Tour de vitesse. Je vais citer certains de mes films préférés dans le livre et vous demander une réaction rapide. Le premier est « Midnight Run ».
C'est le compte-gouttes à distance ultime. Tard dans la nuit, vous parcourez les chaînes, puis un film apparaît et vous laissez tomber la télécommande. C'est infiniment divertissant. C'est un film très drôle et un excellent road movie, et les personnages secondaires sont fantastiques, mais il y a une scène dans ce film qui me frappe à chaque fois que je le regarde. Le personnage de Robert De Niro doit retourner auprès de son ex-femme pour lui demander de l'aide. Et puis, après la scène avec la fille, alors qu'ils sortent vers la voiture, il y met Charles Grodin. Mais avant qu’il ne ferme la porte, je m’étouffe un peu à chaque fois. Le manteau de Grodin pend hors de la voiture. Et De Niro ramasse le manteau et le remet avant de fermer la porte. Et c'est juste ce petit détail. Pendant tout le film, il a attrapé Grodin, le bousculant, le jetant. Mais après cette scène d'une beauté dévastatrice avec sa fille et son ex-femme, il le met dans la voiture et s'assure ensuite que son manteau ne se coince pas dans la portière.
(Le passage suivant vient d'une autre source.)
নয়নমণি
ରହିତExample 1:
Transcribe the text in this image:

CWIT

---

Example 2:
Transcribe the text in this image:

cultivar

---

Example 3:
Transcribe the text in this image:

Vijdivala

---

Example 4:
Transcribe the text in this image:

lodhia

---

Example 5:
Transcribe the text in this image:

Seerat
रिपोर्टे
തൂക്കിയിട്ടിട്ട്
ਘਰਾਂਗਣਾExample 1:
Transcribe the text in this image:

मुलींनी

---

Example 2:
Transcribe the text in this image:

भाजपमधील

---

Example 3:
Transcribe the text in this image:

« Les garçons merveilleux »
J'aime l'ensemble du casting et j'adore le réalisateur, Curtis Hanson.

« Colossal »
Ce film est, à mon avis, l’une des personnifications les plus fidèles, sinon la plus précise, de l’alcoolisme jamais filmée. Je pense que c'est la meilleure performance d'Anne Hathaway. Je pense que Jason Sudeikis est étonnamment effrayant et bon dans ce domaine. C'est aussi un film kaiju vraiment génial, et ça me convient, mais prendre l'alcoolisme et le transformer en monstre kaiju est inspiré. C'est drôle, et c'est profondément émouvant et horrifiant dans ce que vit le personnage d'Anne Hathaway. Et il contient également l'une des lignes finales et des derniers moments les plus drôles et les plus amèrement drôles de l'histoire du cinéma, surtout si vous êtes alcoolique.
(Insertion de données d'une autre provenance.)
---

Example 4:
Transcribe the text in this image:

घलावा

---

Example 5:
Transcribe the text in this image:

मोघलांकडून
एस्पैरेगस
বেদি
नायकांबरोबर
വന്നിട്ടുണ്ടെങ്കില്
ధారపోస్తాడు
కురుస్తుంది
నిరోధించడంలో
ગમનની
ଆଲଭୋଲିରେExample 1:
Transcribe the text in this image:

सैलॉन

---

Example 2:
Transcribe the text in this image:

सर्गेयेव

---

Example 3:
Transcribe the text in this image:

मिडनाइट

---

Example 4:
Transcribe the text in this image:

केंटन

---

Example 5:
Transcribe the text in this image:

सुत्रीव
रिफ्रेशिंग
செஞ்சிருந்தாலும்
« Lars et la vraie fille »
Gosling est incroyable. Il se trouve que je suis un grand fan du réalisateur Craig Gillespie. Je trouve cela unique et intéressant, profondément émouvant et bizarre. Mais, genre, tout le jeu des acteurs est stellaire.
« Hameau 2 »
Personne n'a vu ce film. Je pense que c'est l'un des films les plus drôles jamais réalisés. Cela m'aide d'avoir fait du théâtre. Steve Coogan est génial, les chansons sont géniales, les enfants sont drôles et ça embrouille le théâtre. L'une des comédies physiques les plus drôles que j'ai jamais vues est celle de Coogan sur les patins à roulettes entrant dans le magasin d'alcool.
« Mardi »
Oh mon Dieu. Bon sang, ce film était évidemment extrêmement original. Et Julia Louis-Dreyfus est incroyable. La façon dont ils redonnent vie à la mort à travers ce grand oiseau. J’en ai été profondément ému. J'ai pleuré comme un bébé pendant celui-là aussi. C'est tellement intrépide. Il n’y a pas plus original que « mardi ». Je peux comprendre pourquoi les gens sont rebutés par son absolue bizarrerie. Mais je me souviens avoir été très enthousiasmé par le film. Tout ce qui est bizarre, même si c'est mauvais et original, je l'apprécie plus qu'un reboot ou une suite.